» Goal of the exercise
Reproduce every line of text in the records verbatim, keeping the original order.

Record excerpts Block Start

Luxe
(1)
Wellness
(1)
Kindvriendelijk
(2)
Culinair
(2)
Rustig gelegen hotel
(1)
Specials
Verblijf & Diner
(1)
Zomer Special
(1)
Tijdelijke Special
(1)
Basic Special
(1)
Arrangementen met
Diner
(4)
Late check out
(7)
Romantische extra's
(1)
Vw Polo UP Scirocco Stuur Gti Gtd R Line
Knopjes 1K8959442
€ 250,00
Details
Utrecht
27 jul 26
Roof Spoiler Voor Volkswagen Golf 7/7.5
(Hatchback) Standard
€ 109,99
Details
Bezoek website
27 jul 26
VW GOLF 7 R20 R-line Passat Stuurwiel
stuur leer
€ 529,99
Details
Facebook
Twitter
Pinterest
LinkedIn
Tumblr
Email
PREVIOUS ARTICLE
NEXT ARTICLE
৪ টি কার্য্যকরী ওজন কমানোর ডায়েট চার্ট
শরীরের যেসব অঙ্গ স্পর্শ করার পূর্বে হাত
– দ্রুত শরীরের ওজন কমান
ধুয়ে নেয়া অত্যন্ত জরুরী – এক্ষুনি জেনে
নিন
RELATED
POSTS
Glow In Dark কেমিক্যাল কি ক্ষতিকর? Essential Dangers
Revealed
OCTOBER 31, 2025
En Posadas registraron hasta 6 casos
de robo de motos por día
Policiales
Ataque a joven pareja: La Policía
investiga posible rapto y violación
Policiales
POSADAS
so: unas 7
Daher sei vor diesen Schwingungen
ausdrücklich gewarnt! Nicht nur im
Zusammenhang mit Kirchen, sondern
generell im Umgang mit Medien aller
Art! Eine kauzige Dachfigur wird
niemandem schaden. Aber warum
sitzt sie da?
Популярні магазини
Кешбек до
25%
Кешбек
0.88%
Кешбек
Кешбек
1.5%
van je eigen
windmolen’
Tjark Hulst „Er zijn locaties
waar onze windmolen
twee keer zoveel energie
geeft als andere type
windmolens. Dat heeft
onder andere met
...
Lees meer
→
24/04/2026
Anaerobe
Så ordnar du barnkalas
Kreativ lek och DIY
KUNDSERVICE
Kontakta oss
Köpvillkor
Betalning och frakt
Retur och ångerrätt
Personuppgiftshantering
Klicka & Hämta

Record excerpts Block End

» Answer to this exercise
Luxe
(1)
Wellness
(1)
Kindvriendelijk
(2)
Culinair
(2)
Rustig gelegen hotel
(1)
Specials
Verblijf & Diner
(1)
Zomer Special
(1)
Tijdelijke Special
(1)
Basic Special
(1)
Arrangementen met
Diner
(4)
Late check out
(7)
Romantische extra's
(1)
Vw Polo UP Scirocco Stuur Gti Gtd R Line
Knopjes 1K8959442
€ 250,00
Details
Utrecht
27 jul 26
Roof Spoiler Voor Volkswagen Golf 7/7.5
(Hatchback) Standard
€ 109,99
Details
Bezoek website
27 jul 26
VW GOLF 7 R20 R-line Passat Stuurwiel
stuur leer
€ 529,99
Details
Facebook
Twitter
Pinterest
LinkedIn
Tumblr
Email
PREVIOUS ARTICLE
NEXT ARTICLE
৪ টি কার্য্যকরী ওজন কমানোর ডায়েট চার্ট
শরীরের যেসব অঙ্গ স্পর্শ করার পূর্বে হাত
– দ্রুত শরীরের ওজন কমান
ধুয়ে নেয়া অত্যন্ত জরুরী – এক্ষুনি জেনে
নিন
RELATED
POSTS
Glow In Dark কেমিক্যাল কি ক্ষতিকর? Essential Dangers
Revealed
OCTOBER 31, 2025
En Posadas registraron hasta 6 casos
de robo de motos por día
Policiales
Ataque a joven pareja: La Policía
investiga posible rapto y violación
Policiales
POSADAS
so: unas 7
Daher sei vor diesen Schwingungen
ausdrücklich gewarnt! Nicht nur im
Zusammenhang mit Kirchen, sondern
generell im Umgang mit Medien aller
Art! Eine kauzige Dachfigur wird
niemandem schaden. Aber warum
sitzt sie da?
Популярні магазини
Кешбек до
25%
Кешбек
0.88%
Кешбек
Кешбек
1.5%
van je eigen
windmolen’
Tjark Hulst „Er zijn locaties
waar onze windmolen
twee keer zoveel energie
geeft als andere type
windmolens. Dat heeft
onder andere met
...
Lees meer
→
24/04/2026
Anaerobe
Så ordnar du barnkalas
Kreativ lek och DIY
KUNDSERVICE
Kontakta oss
Köpvillkor
Betalning och frakt
Retur och ångerrätt
Personuppgiftshantering
Klicka & Hämta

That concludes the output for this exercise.